We demonstrated that a polymer-coating enhances the electrical properties of the membranes as PEDOT:Ts-coated and PEDOT:Cl-coated membranes are more conductive than uncoated membranes. Moreover, experiments showed a better biocompatibility for the polymer-coated membranes compared to the gold-coated ones.


To conclude, we successfully demonstrated that our membrane could confine bacteria. This feature is one of the essential safety components that we have engineered in our NeuronArch project, ensuring the patient's safety.

DESIGN

We succeeded in conceptualizing an ergonomic and functional amputated stump-to-prosthesis interface device and charging station, at the scale of a prototype. We thought about its future design at an industrial scale. We also succeeded in modeling in 3D the entirety of the components of our device and of its charging station. We integrated a pragmatic and rapid quarter turn system for the osseointegrated stem so that patients are capable of putting on and taking off the device with ease.


We printed scale models using stereolithographic techniques. The thickness of the device's shell was first too substantial, which caused polymerization problems and tension between the two shells. We took into account those results, reduced the thickness and 3D-printed again the models, gaining in precision and lightness (-25% of the total weight).


The electronic schematics for the induction charging system, as well as the LED loop, allowing the visualization of charging and synchronizing of the device was also added to the device. The electronic parts are perfectly fitted into the 3D-printed device, and the charging system is totally operational.

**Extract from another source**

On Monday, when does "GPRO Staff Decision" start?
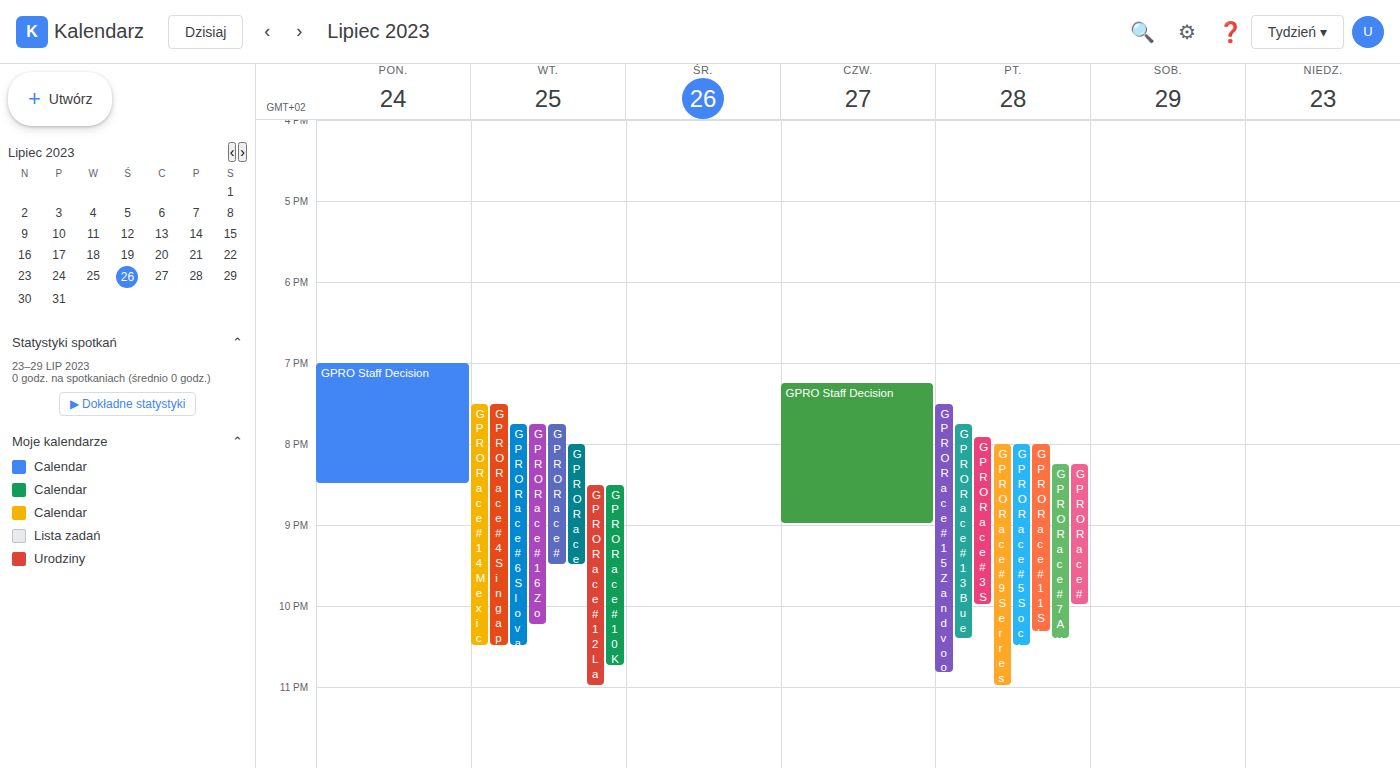
7:00 PM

We conceived a usage scenario, as well as a smartphone application.


To conclude, we tried to think of all the aspects of our device, from security, to manufacture, and ergonomy. We demonstrated a complete approach of product design incorporating a synthetic biology solution to nerve growth and biofilm infections in prostheses.

ENTREPRENEURSHIP

We successfully realized a study target market analysis, allowing us to visualize the population NeuronArch was aiming at and its evolution over the coming years.

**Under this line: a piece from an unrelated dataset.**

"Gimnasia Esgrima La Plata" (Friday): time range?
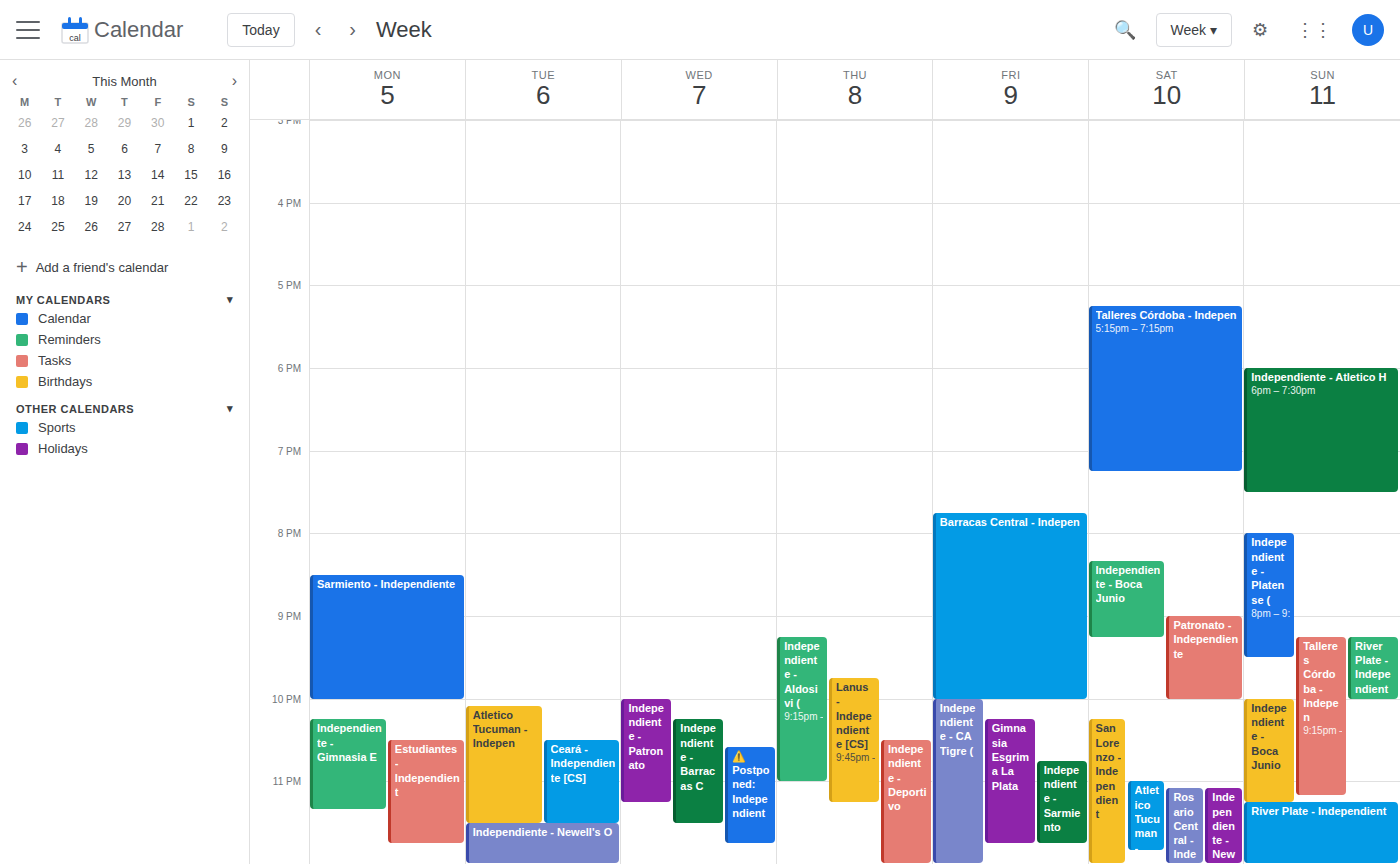
10:15 PM to 11:45 PM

We studied and analyzed our possible competitors, such as Ossur, Integrum, Ottobock, etc. and analyzed our advantages compared to them. We designed a marketing plan, showed our sales plan and communication strategy. We also talked about our current (and possible future) sponsors and collaborators, as well as the crowdfunding.


We also showed how we managed our budget during this iGEM competition to bring all 19 team members and 4 coaches to Boston in addition to our lab expenses, and how we plan to budget in the future.